— start of Text passage —
New England Journal of Higher Education, The, Fall 2003 by Earls, Alan R

DEC'd Out DEC Is Dead, Long Live DEC: The Lasting Legacy of Digital Equipment Corporation, Edgar H. Schein with Peter S. DeLisi, Paul J. Kampas, and Michael M. Sonduck, Berrett-Koehler Publishers, Inc., 2003, $27.95

In a few short years, Digital Equipment Corporation has faded from the headlines and the consciousness of New England. But for at least the last half of its 40-odd year life span, Digital-or DEC, as it was often known-was the great exemplar for new businesses and a symbol of regional rebirth. Indeed, until its final years, it was headquartered in a recycled woolen mill in Maynard, Mass., that symbolically connected it to the faded primordial enterprises of every New England mill town. And to that humble headquarters, politicians, pundits and an army of customers trekked-to wonder, to buy and to emulate the second biggest computer-maker in the world.

DEC's achievements were legendary. Starting in 1957 with the help of an almost penurious $70,000 investment from pioneer venture fund, American Research & Development, the company gave life to founder Ken Olsen's vision of computing for the masses-defined at that time as almost anyone in engineering, research or education with a modest budget.

Almost from its inception, the company was profitable and growing. In an era when computer shipments at giant "mainframe" companies such as IBM were often measured in the single or double digits, DEC engineers produced handy and affordable machines with unit sales measured at first in the hundreds, then the thousands and eventually the hundreds of thousands. In short, Digital was a star as both a business and as a technical innovator, building successes in large part on its pioneering effort to commercialize the academic mode of inquiry, research and development that Olsen had learned as a graduate student at MIT.
— end of Text passage —
— start of Input records —
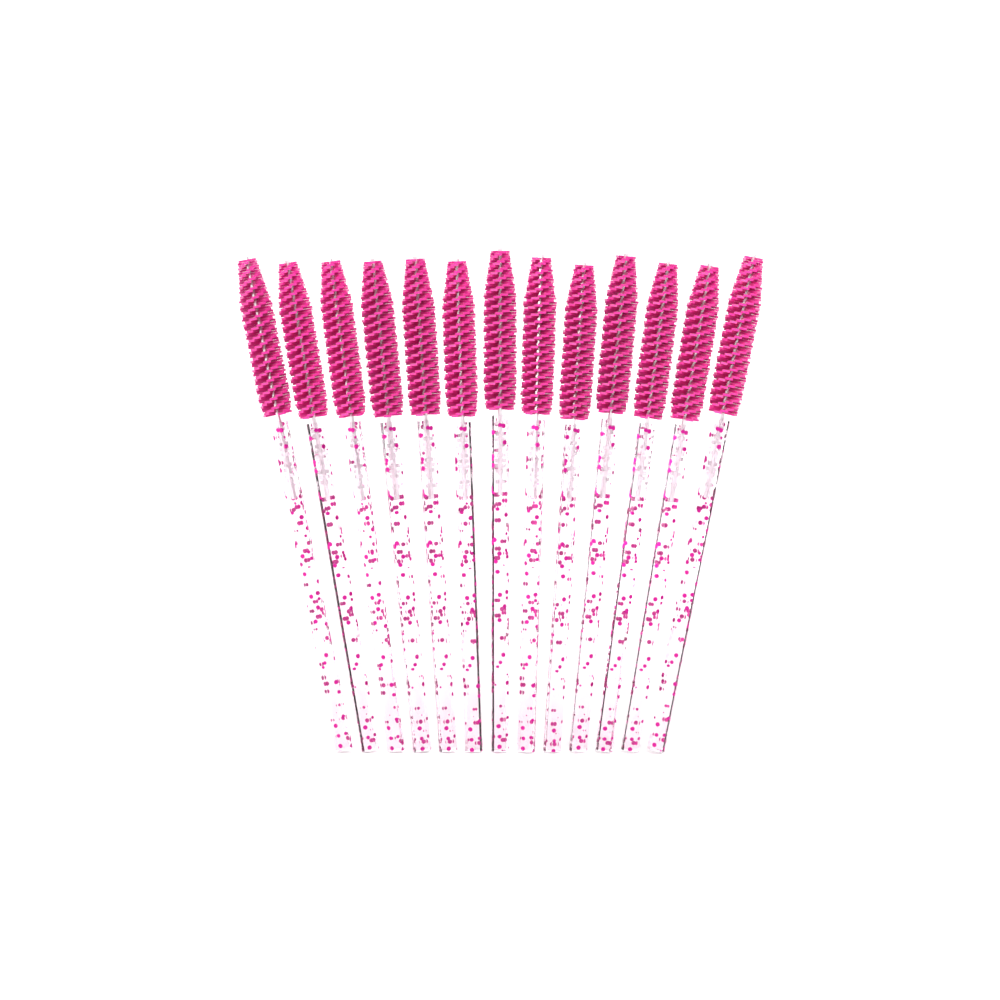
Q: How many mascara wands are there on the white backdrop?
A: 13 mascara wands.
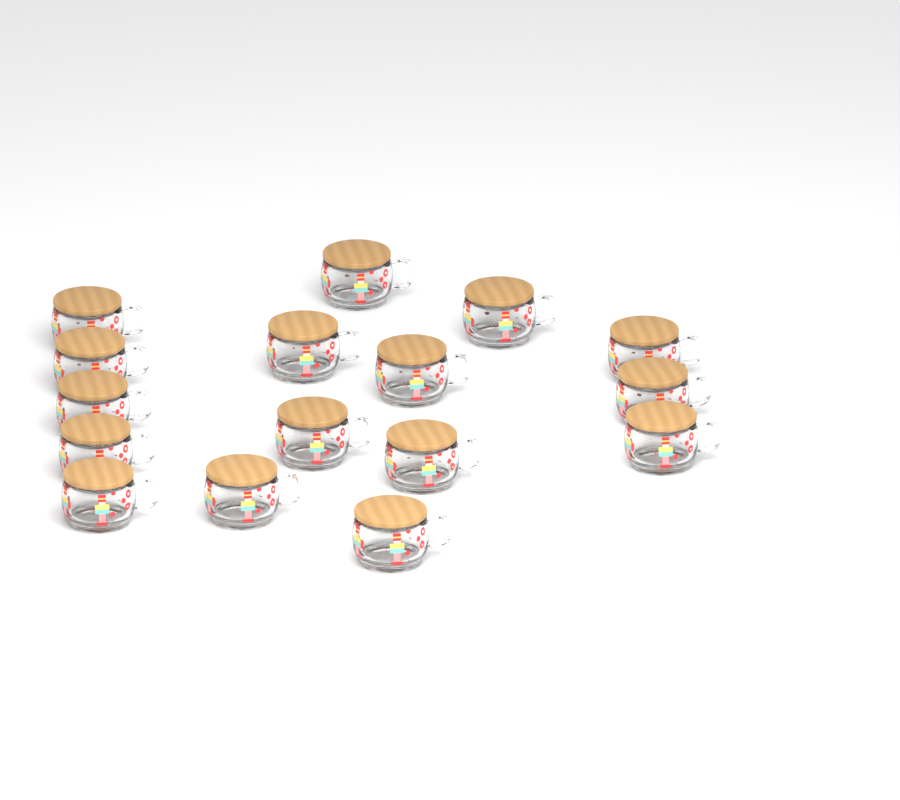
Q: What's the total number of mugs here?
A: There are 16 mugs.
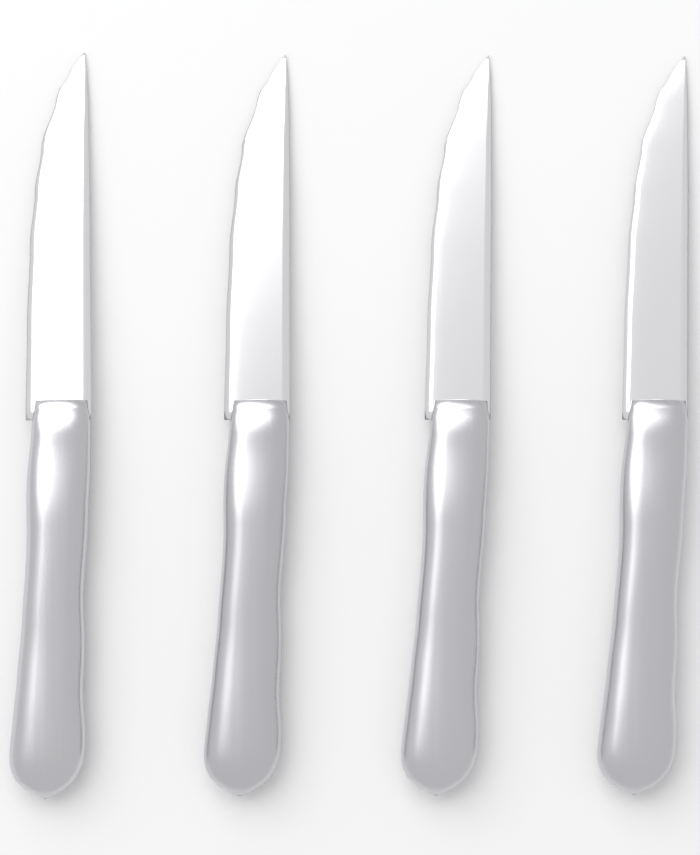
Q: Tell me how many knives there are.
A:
— end of Input records —
» List of tasks
1 - Copy the Digital Equipment Corporation passage word for word from "DEC's achievements were" to "a modest budget.".
2 - Render the lines of the records as a numbered list, skipping blank lines and omitting the pictures.
The Digital Equipment Corporation passage and the records come from unrelated sources.

» Responses by task
1 -
DEC's achievements were legendary. Starting in 1957 with the help of an almost penurious $70,000 investment from pioneer venture fund, American Research & Development, the company gave life to founder Ken Olsen's vision of computing for the masses-defined at that time as almost anyone in engineering, research or education with a modest budget.

2 -
1. Q: How many mascara wands are there on the white backdrop?
2. A: 13 mascara wands.
3. Q: What's the total number of mugs here?
4. A: There are 16 mugs.
5. Q: Tell me how many knives there are.
6. A:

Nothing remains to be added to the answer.